• **Data**:
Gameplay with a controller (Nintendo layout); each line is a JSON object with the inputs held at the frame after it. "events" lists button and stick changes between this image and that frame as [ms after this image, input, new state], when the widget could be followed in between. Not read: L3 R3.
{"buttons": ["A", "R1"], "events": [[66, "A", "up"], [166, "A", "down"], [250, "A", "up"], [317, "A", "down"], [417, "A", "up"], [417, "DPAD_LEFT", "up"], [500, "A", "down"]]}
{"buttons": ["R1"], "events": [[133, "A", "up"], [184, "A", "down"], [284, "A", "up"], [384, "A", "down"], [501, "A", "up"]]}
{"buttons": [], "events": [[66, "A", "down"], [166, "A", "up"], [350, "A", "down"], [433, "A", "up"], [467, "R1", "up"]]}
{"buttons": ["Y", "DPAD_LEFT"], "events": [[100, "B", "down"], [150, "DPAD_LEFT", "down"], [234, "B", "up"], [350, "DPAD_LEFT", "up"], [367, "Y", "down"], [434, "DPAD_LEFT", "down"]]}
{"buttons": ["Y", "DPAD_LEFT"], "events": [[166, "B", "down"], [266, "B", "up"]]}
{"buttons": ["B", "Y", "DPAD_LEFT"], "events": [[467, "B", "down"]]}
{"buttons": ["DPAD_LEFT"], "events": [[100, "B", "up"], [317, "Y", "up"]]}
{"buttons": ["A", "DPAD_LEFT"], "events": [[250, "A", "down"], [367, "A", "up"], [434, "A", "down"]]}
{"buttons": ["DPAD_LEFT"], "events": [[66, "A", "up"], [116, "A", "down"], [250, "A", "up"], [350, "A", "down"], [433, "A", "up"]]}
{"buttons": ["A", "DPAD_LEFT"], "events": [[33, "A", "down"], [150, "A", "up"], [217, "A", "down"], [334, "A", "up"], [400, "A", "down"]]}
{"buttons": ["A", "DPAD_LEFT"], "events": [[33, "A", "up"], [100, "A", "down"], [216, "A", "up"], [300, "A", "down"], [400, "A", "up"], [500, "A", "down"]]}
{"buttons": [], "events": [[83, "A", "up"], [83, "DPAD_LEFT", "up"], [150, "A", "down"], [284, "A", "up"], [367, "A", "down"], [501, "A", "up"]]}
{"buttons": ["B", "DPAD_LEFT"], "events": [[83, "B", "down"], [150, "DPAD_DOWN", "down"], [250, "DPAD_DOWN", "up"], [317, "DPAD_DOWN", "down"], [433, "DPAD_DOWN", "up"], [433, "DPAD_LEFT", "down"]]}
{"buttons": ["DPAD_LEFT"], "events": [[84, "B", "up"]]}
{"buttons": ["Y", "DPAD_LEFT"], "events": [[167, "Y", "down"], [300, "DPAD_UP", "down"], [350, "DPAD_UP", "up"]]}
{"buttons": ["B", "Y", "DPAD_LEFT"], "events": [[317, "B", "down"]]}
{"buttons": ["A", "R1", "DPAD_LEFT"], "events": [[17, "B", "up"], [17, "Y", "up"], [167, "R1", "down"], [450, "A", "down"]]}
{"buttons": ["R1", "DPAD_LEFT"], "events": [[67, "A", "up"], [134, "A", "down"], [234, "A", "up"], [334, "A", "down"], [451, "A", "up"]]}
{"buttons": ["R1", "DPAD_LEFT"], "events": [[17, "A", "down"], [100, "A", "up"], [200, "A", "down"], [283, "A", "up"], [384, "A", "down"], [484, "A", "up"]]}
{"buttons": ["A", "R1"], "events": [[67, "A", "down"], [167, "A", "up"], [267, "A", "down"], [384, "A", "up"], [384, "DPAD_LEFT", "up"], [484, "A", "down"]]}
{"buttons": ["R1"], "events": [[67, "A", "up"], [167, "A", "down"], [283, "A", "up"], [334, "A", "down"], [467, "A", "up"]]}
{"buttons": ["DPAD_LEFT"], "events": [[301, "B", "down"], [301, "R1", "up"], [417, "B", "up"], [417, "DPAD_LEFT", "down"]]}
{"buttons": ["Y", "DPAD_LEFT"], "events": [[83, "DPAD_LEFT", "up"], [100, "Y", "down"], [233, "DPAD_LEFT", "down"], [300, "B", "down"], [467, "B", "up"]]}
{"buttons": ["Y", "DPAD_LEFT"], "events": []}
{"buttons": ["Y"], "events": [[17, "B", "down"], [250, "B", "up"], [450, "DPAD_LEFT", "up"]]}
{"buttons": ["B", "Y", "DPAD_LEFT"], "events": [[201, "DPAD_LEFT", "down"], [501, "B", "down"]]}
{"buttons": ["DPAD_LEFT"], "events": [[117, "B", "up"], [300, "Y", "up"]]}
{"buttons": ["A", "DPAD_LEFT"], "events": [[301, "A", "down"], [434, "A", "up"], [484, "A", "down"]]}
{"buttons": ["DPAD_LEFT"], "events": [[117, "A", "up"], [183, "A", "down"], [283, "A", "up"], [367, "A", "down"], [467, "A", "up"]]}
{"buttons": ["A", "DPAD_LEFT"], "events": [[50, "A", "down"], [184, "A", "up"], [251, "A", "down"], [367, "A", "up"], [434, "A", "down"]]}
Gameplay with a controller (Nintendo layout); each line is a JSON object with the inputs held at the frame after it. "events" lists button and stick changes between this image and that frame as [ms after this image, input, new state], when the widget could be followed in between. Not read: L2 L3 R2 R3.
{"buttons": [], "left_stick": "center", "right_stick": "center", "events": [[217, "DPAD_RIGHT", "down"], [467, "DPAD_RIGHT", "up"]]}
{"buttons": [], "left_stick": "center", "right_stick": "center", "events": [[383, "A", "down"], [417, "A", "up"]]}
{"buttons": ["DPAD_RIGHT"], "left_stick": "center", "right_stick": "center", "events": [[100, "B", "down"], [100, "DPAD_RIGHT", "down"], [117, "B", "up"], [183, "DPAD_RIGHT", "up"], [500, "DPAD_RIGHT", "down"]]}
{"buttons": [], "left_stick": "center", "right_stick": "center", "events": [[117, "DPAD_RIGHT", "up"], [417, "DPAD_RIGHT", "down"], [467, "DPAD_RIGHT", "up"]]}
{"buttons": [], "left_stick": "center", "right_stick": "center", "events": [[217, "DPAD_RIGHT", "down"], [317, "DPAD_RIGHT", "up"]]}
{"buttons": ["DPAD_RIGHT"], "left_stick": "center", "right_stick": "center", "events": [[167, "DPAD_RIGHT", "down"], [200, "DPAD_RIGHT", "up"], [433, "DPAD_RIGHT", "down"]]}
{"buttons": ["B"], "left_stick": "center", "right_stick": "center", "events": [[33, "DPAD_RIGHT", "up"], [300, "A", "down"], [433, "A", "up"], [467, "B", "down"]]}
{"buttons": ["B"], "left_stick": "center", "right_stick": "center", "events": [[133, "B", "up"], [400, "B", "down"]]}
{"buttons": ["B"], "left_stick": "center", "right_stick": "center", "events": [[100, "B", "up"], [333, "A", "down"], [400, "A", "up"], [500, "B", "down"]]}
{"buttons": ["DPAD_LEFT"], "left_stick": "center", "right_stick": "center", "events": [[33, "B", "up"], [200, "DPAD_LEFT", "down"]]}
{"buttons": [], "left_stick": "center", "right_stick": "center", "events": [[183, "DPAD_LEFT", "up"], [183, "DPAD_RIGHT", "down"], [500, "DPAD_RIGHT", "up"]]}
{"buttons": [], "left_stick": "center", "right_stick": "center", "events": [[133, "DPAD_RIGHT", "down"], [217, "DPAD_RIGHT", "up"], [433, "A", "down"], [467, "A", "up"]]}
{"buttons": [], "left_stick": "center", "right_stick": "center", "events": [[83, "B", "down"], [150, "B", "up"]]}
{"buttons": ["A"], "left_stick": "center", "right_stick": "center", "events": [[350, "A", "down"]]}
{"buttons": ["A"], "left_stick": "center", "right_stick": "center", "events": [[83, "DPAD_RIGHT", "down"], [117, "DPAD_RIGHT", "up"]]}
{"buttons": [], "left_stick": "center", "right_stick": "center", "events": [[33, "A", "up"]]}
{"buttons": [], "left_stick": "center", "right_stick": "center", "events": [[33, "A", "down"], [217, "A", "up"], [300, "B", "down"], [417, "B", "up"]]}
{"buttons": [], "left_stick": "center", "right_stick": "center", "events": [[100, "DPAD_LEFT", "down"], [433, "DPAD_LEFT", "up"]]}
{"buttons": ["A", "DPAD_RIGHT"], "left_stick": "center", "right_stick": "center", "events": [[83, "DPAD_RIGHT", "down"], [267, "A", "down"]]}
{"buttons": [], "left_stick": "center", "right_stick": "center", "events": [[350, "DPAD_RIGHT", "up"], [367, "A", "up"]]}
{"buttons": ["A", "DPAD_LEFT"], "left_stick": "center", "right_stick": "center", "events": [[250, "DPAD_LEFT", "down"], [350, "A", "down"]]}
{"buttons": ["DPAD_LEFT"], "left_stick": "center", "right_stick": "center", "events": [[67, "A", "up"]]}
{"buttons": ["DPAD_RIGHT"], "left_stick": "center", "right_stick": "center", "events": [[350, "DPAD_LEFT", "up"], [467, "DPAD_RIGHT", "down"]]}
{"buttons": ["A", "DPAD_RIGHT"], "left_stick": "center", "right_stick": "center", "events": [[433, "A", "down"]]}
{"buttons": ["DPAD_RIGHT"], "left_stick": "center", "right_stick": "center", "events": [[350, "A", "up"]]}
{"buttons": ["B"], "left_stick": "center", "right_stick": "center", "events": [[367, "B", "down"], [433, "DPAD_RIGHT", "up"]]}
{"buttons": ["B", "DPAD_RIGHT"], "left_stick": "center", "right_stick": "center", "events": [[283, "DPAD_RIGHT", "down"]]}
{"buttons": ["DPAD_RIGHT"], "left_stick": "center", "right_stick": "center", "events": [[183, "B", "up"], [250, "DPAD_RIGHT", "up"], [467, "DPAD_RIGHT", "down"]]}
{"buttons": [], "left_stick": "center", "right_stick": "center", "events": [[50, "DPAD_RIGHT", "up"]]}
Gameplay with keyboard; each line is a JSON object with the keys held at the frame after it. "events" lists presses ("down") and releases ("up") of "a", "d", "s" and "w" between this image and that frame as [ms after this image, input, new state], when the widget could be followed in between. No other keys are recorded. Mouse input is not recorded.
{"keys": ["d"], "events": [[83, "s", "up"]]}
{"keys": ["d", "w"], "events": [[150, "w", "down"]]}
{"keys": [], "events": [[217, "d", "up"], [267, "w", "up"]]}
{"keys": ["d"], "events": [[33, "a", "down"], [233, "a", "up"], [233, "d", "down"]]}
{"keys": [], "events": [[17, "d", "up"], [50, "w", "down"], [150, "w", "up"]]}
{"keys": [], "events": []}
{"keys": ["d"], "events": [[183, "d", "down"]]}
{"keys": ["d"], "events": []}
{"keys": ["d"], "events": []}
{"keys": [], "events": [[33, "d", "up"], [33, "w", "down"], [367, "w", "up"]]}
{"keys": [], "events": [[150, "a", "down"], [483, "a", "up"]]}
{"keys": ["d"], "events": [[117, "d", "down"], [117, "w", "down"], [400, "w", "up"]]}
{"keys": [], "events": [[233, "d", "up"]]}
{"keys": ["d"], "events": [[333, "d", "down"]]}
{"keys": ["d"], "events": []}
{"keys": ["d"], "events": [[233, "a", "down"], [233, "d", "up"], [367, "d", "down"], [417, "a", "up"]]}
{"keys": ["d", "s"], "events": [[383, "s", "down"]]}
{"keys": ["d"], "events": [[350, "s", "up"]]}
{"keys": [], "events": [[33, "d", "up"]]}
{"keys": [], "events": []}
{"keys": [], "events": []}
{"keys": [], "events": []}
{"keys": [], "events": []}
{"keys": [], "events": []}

• **What you are asked to do**: What lines hold the string "inputs"? Pick them out of the data.

• **Exercise output**:
Gameplay with a controller (Nintendo layout); each line is a JSON object with the inputs held at the frame after it. "events" lists button and stick changes between this image and that frame as [ms after this image, input, new state], when the widget could be followed in between. Not read: L3 R3.
Gameplay with a controller (Nintendo layout); each line is a JSON object with the inputs held at the frame after it. "events" lists button and stick changes between this image and that frame as [ms after this image, input, new state], when the widget could be followed in between. Not read: L2 L3 R2 R3.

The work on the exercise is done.